As I have written previously, I have a 15 year old girl who hasn't been to school for 18 months. Many of the things that you have outlined, fit exactly with her. She's intelligent, bright and creative, but also a perfectionist. She seems to have lost any fight to even try anything now, even though she used to be so determined and competitive.

It is great though that there seems to be light at the end of the tunnel (so looking forward to seeing it!)

However, I also wondered, did you try your daughter on any medication?
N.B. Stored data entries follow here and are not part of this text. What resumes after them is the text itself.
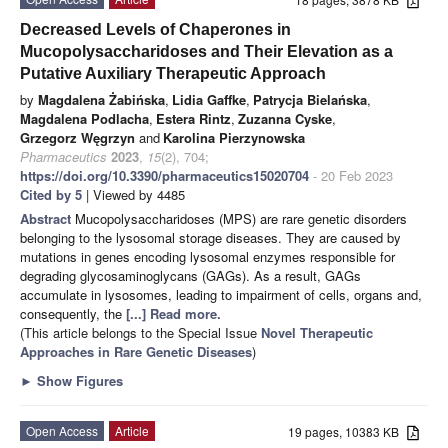
Decreased Levels of Chaperones in
Mucopolysaccharidoses and Their Elevation as a
Putative Auxiliary Therapeutic Approach
by
Magdalena Żabińska
,
Lidia Gaffke
,
Patrycja Bielańska
,
Magdalena Podlacha
,
Estera Rintz
,
Zuzanna Cyske
,
Grzegorz Węgrzyn
and
Karolina Pierzynowska
Pharmaceutics
2023
,
15
(2), 704;
https://doi.org/10.3390/pharmaceutics15020704
- 20 Feb 2023
Cited by 5
| Viewed by 4485
Abstract
Mucopolysaccharidoses (MPS) are rare genetic disorders
belonging to the lysosomal storage diseases. They are caused by
mutations in genes encoding lysosomal enzymes responsible for
degrading glycosaminoglycans (GAGs). As a result, GAGs
accumulate in lysosomes, leading to impairment of cells, organs and,
consequently, the
[...] Read more.
(This article belongs to the Special Issue
Novel Therapeutic
Approaches in Rare Genetic Diseases
)
►
Show Figures
Open Access
Article
19 pages, 10383 KB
I only ask, because several people have suggested it to me for my girl, but I am reluctant, especially if time will heal.

Your thoughts would be appreciated.

Thank you.

Sharry

Re: 5 years+

Hi Zoe and all

I did send a reply but for some reason it flew into cyberspace.
Perfectionism does seem to be a common thread. My son would rather not start or complete work than do work that didn't meet his standards. Very frustrating for us to watch, isn't it.
I hope that you can move forward in all this, Zoe, and find that a small step forward might lead to new strength for your daughter.
It is hard as we also have our own expectations that generally tend not to meet the pace that our kids are moving in.
If we can shift our thoughts sideways, there might be something that acts as a bridge. Not all learning needs to come directly from school.

Would you consider on-line learning? There is an educational on-line link in the resource section and in my post that never reached its destination I gave the URLs. If you search on the net you will find the Uk site.

Hang in there and don't feel you are on your own. We are here for you any time.